■ **What you are asked to do**:
Scan the material below for the string "people", and copy every line where it shows up.

■ **Input**:
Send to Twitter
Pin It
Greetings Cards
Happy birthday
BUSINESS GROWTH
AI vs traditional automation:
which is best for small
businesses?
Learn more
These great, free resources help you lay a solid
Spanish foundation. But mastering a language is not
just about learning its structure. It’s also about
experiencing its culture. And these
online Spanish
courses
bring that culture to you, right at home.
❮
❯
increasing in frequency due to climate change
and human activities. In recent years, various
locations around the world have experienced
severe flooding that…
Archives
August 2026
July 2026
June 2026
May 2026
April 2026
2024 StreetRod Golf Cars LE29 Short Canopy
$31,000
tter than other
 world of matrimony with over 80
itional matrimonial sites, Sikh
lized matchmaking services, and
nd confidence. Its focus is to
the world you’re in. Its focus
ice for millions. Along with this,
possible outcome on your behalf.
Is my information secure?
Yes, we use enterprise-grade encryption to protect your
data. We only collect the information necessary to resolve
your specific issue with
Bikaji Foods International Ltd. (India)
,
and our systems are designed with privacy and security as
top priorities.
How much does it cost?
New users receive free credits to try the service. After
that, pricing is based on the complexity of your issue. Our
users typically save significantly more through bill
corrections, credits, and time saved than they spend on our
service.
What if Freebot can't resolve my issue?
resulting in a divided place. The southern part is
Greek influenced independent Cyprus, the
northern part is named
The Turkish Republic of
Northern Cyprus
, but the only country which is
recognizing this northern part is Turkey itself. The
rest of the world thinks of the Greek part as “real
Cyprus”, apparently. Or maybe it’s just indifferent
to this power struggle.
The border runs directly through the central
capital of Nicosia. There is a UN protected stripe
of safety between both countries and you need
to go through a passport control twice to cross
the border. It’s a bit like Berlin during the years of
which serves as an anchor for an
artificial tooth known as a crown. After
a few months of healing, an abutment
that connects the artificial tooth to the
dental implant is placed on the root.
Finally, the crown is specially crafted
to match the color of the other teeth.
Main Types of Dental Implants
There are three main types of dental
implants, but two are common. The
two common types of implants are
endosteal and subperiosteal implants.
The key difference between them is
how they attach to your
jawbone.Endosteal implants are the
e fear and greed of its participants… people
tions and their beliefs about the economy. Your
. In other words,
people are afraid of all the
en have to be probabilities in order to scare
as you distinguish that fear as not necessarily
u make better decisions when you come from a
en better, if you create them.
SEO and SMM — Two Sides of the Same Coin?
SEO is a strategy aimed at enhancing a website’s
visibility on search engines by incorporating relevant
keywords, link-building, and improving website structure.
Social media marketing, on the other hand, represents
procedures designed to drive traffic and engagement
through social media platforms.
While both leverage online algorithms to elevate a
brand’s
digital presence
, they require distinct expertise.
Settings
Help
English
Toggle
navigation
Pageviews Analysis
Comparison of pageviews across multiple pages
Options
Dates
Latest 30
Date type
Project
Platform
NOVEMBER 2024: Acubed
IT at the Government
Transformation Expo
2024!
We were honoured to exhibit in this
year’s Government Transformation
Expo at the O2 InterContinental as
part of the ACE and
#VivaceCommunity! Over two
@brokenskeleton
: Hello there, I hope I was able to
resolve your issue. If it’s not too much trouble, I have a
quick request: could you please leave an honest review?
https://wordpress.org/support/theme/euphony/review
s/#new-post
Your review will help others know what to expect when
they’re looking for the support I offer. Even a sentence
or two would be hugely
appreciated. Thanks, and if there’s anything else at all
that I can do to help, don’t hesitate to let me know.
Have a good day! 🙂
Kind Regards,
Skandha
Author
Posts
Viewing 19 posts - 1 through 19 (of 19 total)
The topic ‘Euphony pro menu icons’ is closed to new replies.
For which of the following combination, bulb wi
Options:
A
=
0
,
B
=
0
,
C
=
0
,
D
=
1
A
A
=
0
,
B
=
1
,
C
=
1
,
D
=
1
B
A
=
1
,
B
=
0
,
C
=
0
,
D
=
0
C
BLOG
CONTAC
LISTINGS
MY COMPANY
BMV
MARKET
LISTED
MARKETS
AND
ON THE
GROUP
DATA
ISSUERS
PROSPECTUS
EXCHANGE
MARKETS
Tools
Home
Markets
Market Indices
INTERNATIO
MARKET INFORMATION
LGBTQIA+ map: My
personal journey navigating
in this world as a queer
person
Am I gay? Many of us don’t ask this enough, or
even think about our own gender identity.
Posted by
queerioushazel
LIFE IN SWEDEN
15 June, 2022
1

■ **Solution to the problem**:
e fear and greed of its participants… people
people are afraid of all the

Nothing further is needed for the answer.